The bikini fairing around the headlamp of the TVS Jive lends the commuter bike a touch of sportiness The wide, boxy tail of the Jive is probably the only thing that works against the modern and sporty feel of the bike. The clear glass indicators and the chic tail light are a welcome feature though

The TVS Jive is a commuter and it does its job in a fairly perfect manner. There is no clutch lever in your left hand so it feels a bit weird to start. Getting used to it takes just a few minutes though. As you ignite the motorcycle and press the shifter lever with your toe, the clutch acts automatically and puts the bike in the first gear. As you release the gear lever, the clutch is released automatically and you feel a slight jerk that indicates you are set to roll. However, you won’t move ahead unless you give the throttle. This happens because there are basically two clutches acting, one is the centrifugal and the other is the normal one. The centrifugal clutch takes care that the bike doesn’t move unless the gas is given. This reduces the hassle of shifting back to neutral or depressing the clutch while waiting at a signal in gear. The bike will start rolling as soon as you give the throttle input, just like any gearless scooter. Once in motion, up shifting through the gears is an easy operation. All you have to do is roll the throttle and shift a gear up. With no clutch, gear shifting becomes damn easy since the throttle-clutch co-ordination is not required. This reduces a lot of stress while riding in city traffic where frequent shifting of gears is necessary. In short, the Jive is a mix of a motorcycle and a gearless scooter – ideal for city commuting.

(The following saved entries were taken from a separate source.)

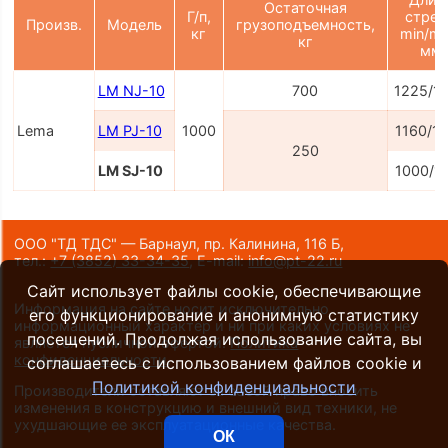
Остаточная
Г/п,
стре
Произв.
Модель
грузоподъемность,
кг
min/ma
кг
мм
LM NJ-10
700
1225/1
Lema
LM PJ-10
1000
1160/1
250
LM SJ-10
1000/1
ООО "ТД ТДС" — Барнаул, пр. Калинина, 116 Б,
тел.:
+7 (3852) 33-34-35
,
E-mail:
info@pt-22.ru
Сайт использует файлы cookie, обеспечивающие
Информация на сайте носит исключительно
его функционирование и анонимную статистику
информационный характер и ни при каких условиях не
посещений. Продолжая использование сайта, вы
является публичной офертой.
Политика
конфиденциальности
.
соглашаетесь с использованием файлов cookie и
Политикой конфиденциальности
Производители оставляют за собой право вносить
изменения в конструкцию и внешний вид техники, не
ухудшающие ее эксплуатационные качества.
ОК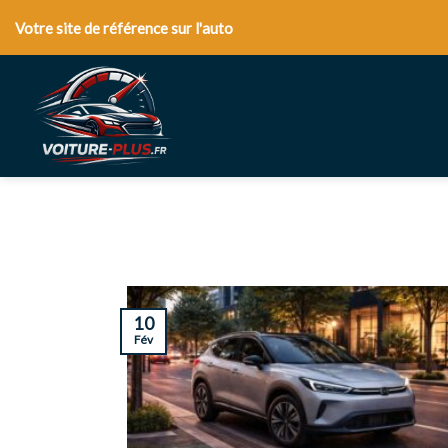
Skip
Votre site de référence sur l'auto
to
content
10
Fév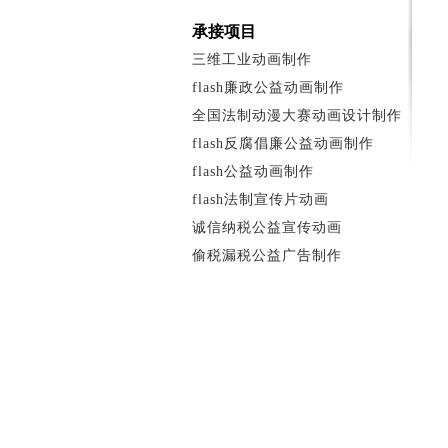
承接项目
三维工业动画制作
flash廉政公益动画制作
全国法制动漫大赛动画设计制作
flash反腐倡廉公益动画制作
flash公益动画制作
flash法制宣传片动画
诚信纳税公益宣传动画
偷税漏税公益广告制作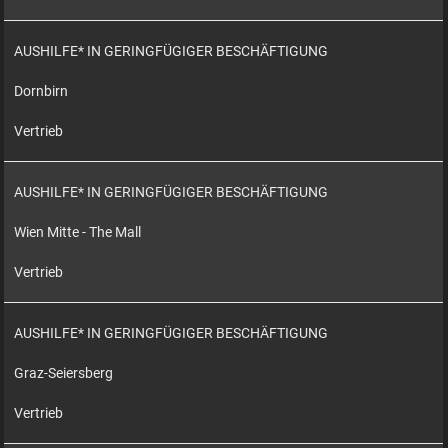
AUSHILFE* IN GERINGFÜGIGER BESCHÄFTIGUNG
Dornbirn
Vertrieb
AUSHILFE* IN GERINGFÜGIGER BESCHÄFTIGUNG
Wien Mitte - The Mall
Vertrieb
AUSHILFE* IN GERINGFÜGIGER BESCHÄFTIGUNG
Graz-Seiersberg
Vertrieb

The 110cc motor pumps out a maximum power of 8.5PS at 7500rpm and a peak torque of 8.3Nm at 5500rpm, both of which are perfect for a commuter motorcycle. The bike sprints from standstill to 60km/h in 8.16 seconds – quite impressive for a 110cc commuter  – and runs out of breath at 94.7km/h (speedometer indicated 102km/h). The Jive’s suspension and chassis are good enough for city riding. Zipping through the traffic is no big deal thanks to the good flickability of the bike.

Hassle free gear shifts, a quick engine and good handling – does that mean there are no downsides to the Jive? No. There are some minor issues with the bike. To start with, let’s have a look at the tyres. The TVS tyres on the Jive lend poor grip. Not that one needs the grip of slicks for city commuting, but the bike fails to instill confidence especially when there is a bit of gravel or wet patch on the road. Plus, while the T-matic is an amazing transmission, there is a slight problem with it when it comes to downshifting gears. While slowing down, one has to let the engine revs fall considerably before shifting to a lower gear. If this is not done, the downshift locks up the wheel momentarily and gives an unwelcome jerk to the rider. Apart from these trifling issues, the Jive is a fantastic commuter bike when ridden sensibly in the traffic. The fuel efficiency of the gearless motorcycle is sufficiently high at 62kmpl (overall). And at Rs 41,000 (ex-showroom), the Jive is quite competitively priced and will surely give its rivals a run for their money.

Who says you need a clutch lever to pop a wheelie on a commuter bike?